The high-speed rail operator signed a contract with China Steel Corp yesterday morning, authorizing the state-run steel firm to build 12 multifunctional electric wire maintenance vehicles in the next 66 months.
About 60 percent of the technology and parts that are to be used to build the vehicles would be produced in Taiwan, THSRC said.
Photo: Cheng Wei-chi, Taipei Times
The contract is an important milestone because it signifies a step further toward the localization of the nation’s railway industry, THSRC chairman Chiang Yao-chung (江耀宗) said.
“We have accumulated 11 years of experience in maintaining the high-speed rail system, which helps, as we are designing new maintenance vehicles that we will use in the near future,” he said. “We hope that the step we take today will take the railway toward building an indigenous train system.”

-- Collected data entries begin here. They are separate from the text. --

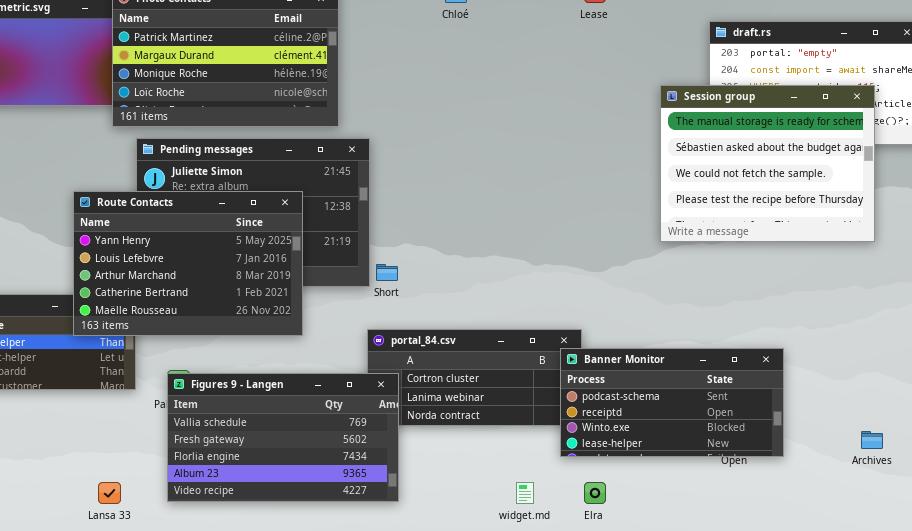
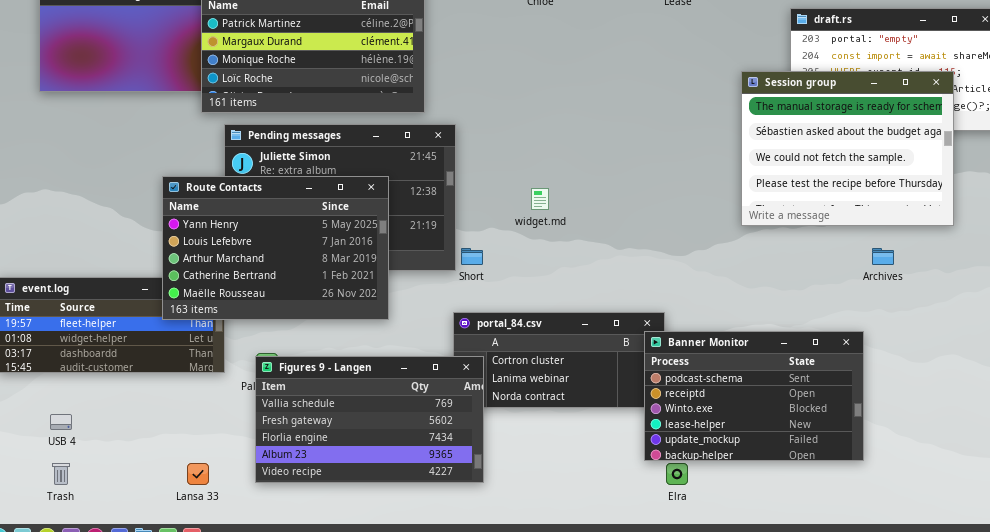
Banner Monitor: [560,348,784,457] -> [644,331,864,461], resized
Archives: [861,431,883,449] -> [872,248,894,265], moved
widget.md: [516,482,534,504] -> [531,188,549,210], moved

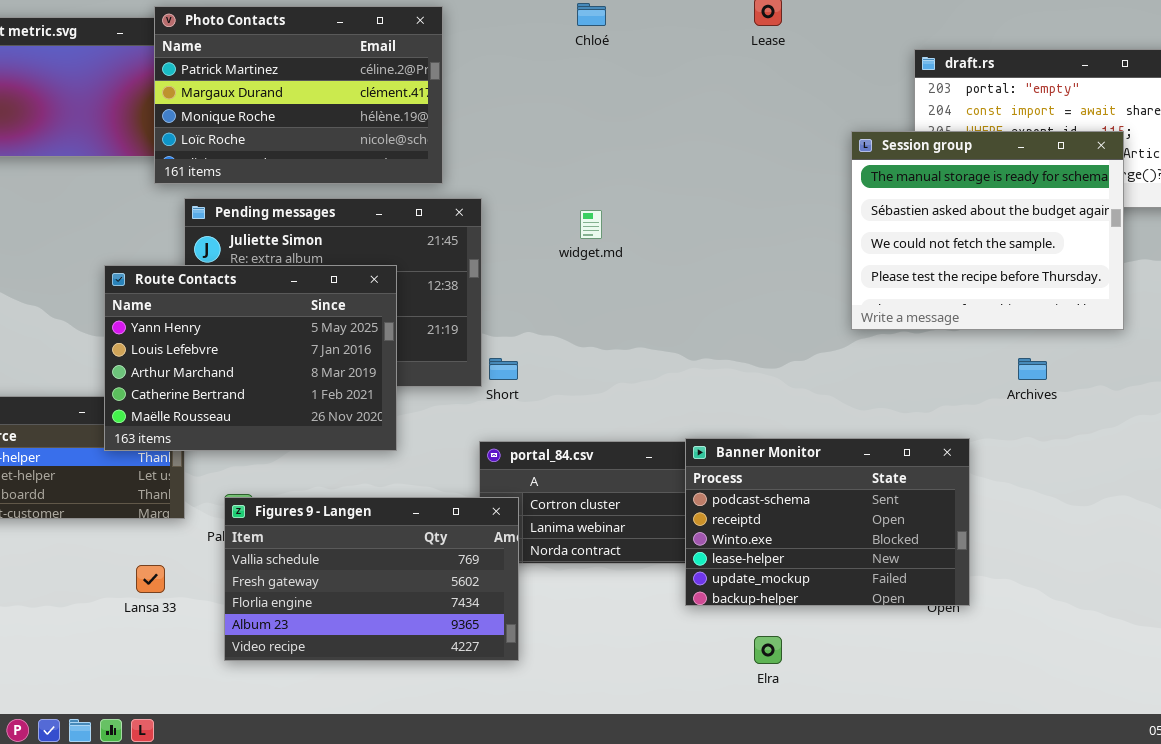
widget.md: [531,188,549,210] -> [580,210,602,239], moved
Banner Monitor: [644,331,864,461] -> [685,438,970,606], moved
Lansa 33: [187,463,209,485] -> [136,565,165,593], moved

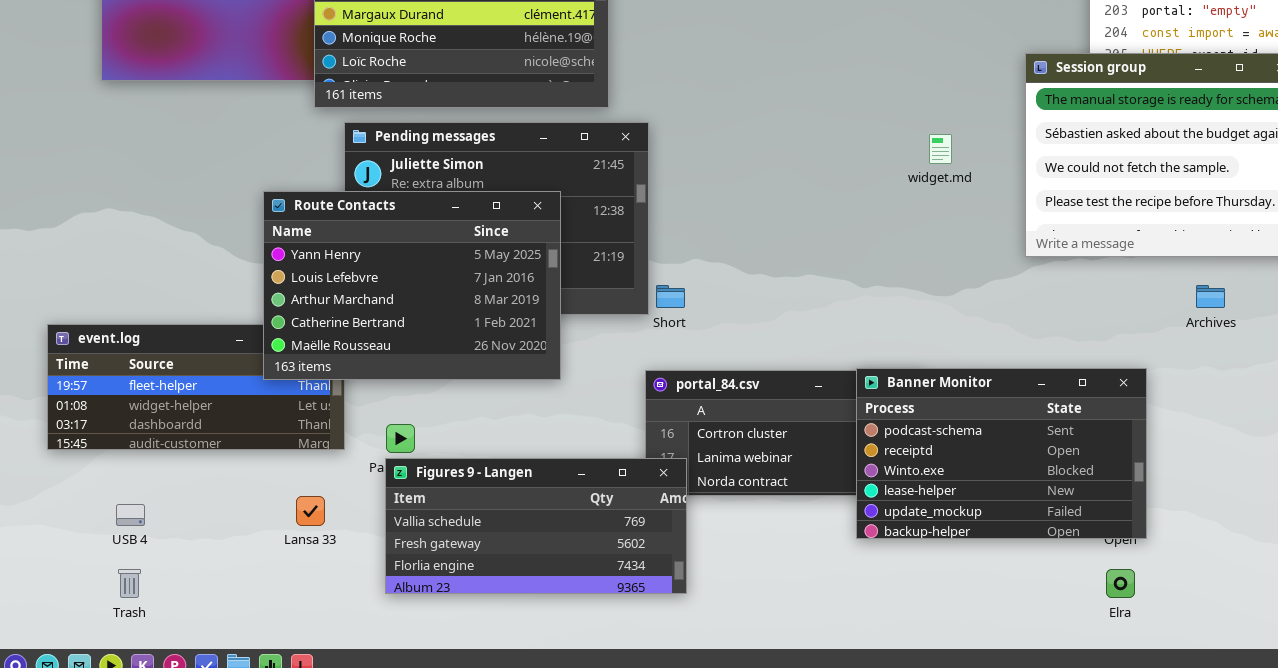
widget.md: [580,210,602,239] -> [929,134,952,164], moved
Figures 9 - Langen: [224,497,519,661] -> [385,458,687,594], resized
Elra: [754,636,782,664] -> [1106,569,1135,598], moved

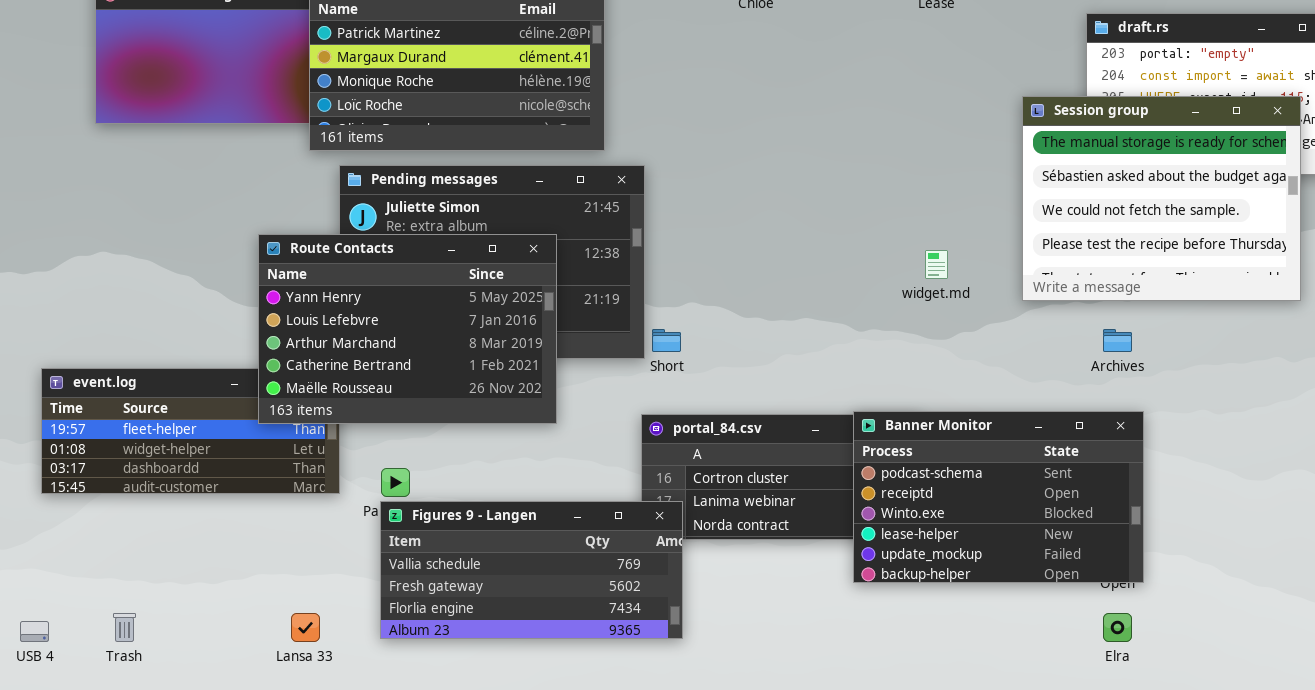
widget.md: [929,134,952,164] -> [925,250,948,279], moved
Archives: [1196,285,1225,308] -> [1103,329,1132,352], moved
Lansa 33: [296,496,325,526] -> [291,613,320,642], moved
USB 4: [116,504,145,526] -> [20,621,49,642], moved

The company has 27 electric wire maintenance vehicles, which are manufactured in Japan or Germany, Chiang said, adding that they have been in use for 40 to 50 years and have different functions.
“From our experience in maintaining the high-speed rail system, we believe that the electric wire maintenance vehicles provide a safe platform for workers that allows them to work more efficiently. Therefore, we are working with China Steel to design a maintenance vehicle that has a bigger work platform and can turn in different directions,” he said.
In addition to having more domestically produced maintenance vehicles, the company would establish key performance indicators to ensure that the percentage of the high-speed rail system that is maintained or produced by domestic service providers or manufacturers is doubled in five years, he said.
THSRC’s contract with China Steel is estimated to cost NT$123.2 million (US$4 million), the company said, adding that some of it would be used to repair and maintain electric wires in 2021.
The high-speed rail system has revolutionized Taiwan since it was launched in 2007, Minister of Transportation and Communications Wu Hong-mo (吳宏謀) said, adding that he hopes that the THSRC-China Steel partnership will motivate others to follow suit.
The railway industry presents many business opportunities, from the high-speed rail system, the Taiwan Railways Administration system and the mass rapid transit systems to light rail systems, Wu said, dismissing allegations that the construction of railway systems would become a financial burden on local governments.
“International tourists like to travel in Taipei, New Taipei City and Keelung because it is convenient for them to transfer between railway systems,” he said. “This is a chicken-and-egg question, and nobody knows what the future may hold.”
“We think that railway transportation is the way to help form metropolitan areas in northern, central and southern Taiwan,” Wu said.
Minister of Economic Affairs Sheng Jong-chin (沈榮津) said that THSRC would soon make public a list of items to be used for railway maintenance, as well as their quantities and specifications, for domestic companies interested in producing them.